CHAPITRE XIV
Février 1696, Académie de Magie Beauxbâtons...
Réconciliés, Achille et Hector ne se lâchaient plus, et désormais, Hector se montrait plus protecteur que jamais. Il supportait même la présence de Julius et de Gontran à leur table, pour les avoir à l'œil bien entendu. Ces derniers furent d'ailleurs très utiles pour obtenir des informations sur l'état d'avancement des autres champions.
Dans toutes les coursives de Beauxbâtons, des espions couraient, des adversaires se battaient et les tensions s'exacerbaient au fur et à mesure que se rapprochait la seconde tâche. Celle-ci n'avait pas encore été dévoilée, et les maigres indices qu'avaient reçus les champions ne les avaient mené nulle part. Pour toute indication, chacun des trois concurrent s'était vu remettre une bûche cramoisie et un tout petit morceau de tissu triangulaire. Les théories les plus farfelues avaient germées dans bien des esprits sans que personne ne trouve quoi que ce soit. Et c'est au souper, par un froid soir de Février, qu'elle fût annoncée.
Dans la salle du Grand Couvert, où il régnait une agitation et un raffut tout à fait ordinaire, le professeur Major frappa son verre en cristal avec sa baguette lorsque se présenta une accalmie. Il se leva, fit le tour de la table des professeurs pour ne pas disparaître derrière et se mit face à ses élèves. Tout le monde s'était tût. Les chandelles s'éteignirent soudain, et dans chacune des cheminées de la pièce, une bûche cramoisi, identique que celles délivrées aux champions, prit feu. Le professeur Major avait un grand sourire aux lèvres et le regard posé dans l'une des cheminée. Tour à tour, les têtes se tournèrent vers les foyers et un spectacle assez étrange commença alors. Dans les flammes, dansaient de minuscules êtres, coiffés de petits bonnets triangulaires en tissu. Ils dansaient en se tenant la main, passant d'une cheminée à l'autre, comme si elles étaient toutes reliées. Les êtres de flammes tournaient de plus en plus vite, emmenant petit à petit des élèves dans leur danse endiablée. Bientôt, toute une table fut vidée, ses occupants entraînés dans l'infernal tourbillon. Une chanson s'éleva soudain dans l'air, résonnant de plus en plus fort.
Danse, danse, petit humain,
Viens, viens, donne nous tes mains !
Apprends à connaître ce refrain,
Si tu danse tout ira bien !
Nous, nous, sommes les plus malins,
Alors, alors, ne t'arrête point !
Si tu tiens jusqu'au p'tit matin,
Nous, ne te dévorerons point !
Un rire aigu éclata, et les danseurs enflammés disparurent. Les chandelles se rallumèrent et les élèves entraînés dans la ronde sortirent des cheminées, regagnant leurs places tant bien que mal.
- Que tout le monde se lève, et me suive, lança le professeur Major en descendant de l'estrade des professeurs.
Les élèves, se levèrent, se mirent en rangs par classe puis toute la salle du Grand Couvert s'ébranla, suivant le directeur. Le cortège quitta le château pour gagner le parc. Il faisait nuit noire dehors, les étoiles parsemaient le ciel et la lune brillait par son absence. De la buée sortait de la bouche des élèves et le gel crissait sous leurs bottes trempant le bas de leurs capes. Grelottants, mais excités, ils se dirigèrent vers un immense brasier, dressé au cœur du parc et entouré par les mêmes gradins que pour la joute, mais disposés en cercle.
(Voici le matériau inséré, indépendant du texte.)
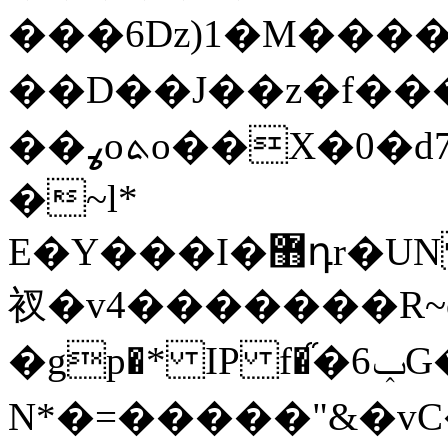
���6ǲ)1�M����`
��D��J��z�f���
��ߩoܬo��X�0�d7�2�G�@��Un�?
�~l*
E�Y���I�޻դr�UN )>M�~�0K���#>��[B�;U��U��>Y����e,B��
衩�v4�������R~o
�gp�* IP f�֞�6ݕG��� �
N*�=�����"&�vC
Tous les élèves y prirent place, très vite réchauffés par l'imposant feu de bois autour duquel dansaient déjà les petits êtres, de chair et d'os cette fois. Le corps professoral et les jurys s'installèrent à leurs places et bientôt, il ne resta devant le feu que les trois champions. Le commentateur de la joute se leva, et pointa sa baguette sur sa gorge.
- Vox sonori, dit-il à voix basse.
Sa voix se mêlait à la musique comme si elle allait de pair avec elle. Il parlait doucement cette fois, si bien que certains élèves, hypnotisés par la danse et les flammes n'entendirent même pas les consignes.
- La seconde épreuve de laquelle vous devrez triompher est une épreuve de danse avec des Korrigans. Vous devrez dansez avec eux toute la nuit, faute de quoi ils seraient en droit de vous dévorer un bras, ou une jambe. Vous ne devrez pas montrer la moindre fatigue, la moindre faiblesse, avant que ne pointe l'aube. Sinon... Il laissa sa voix s'éteindre et fit signe aux trois champions de se retourner vers la ronde des Korrigans. Ils s'étaient tous arrêtés, laissant trois espaces pour que les champions se joignent à eux. Quand ils furent tenus par les mains, une douce musique venue de nulle part résonna et ils commencèrent à tourner.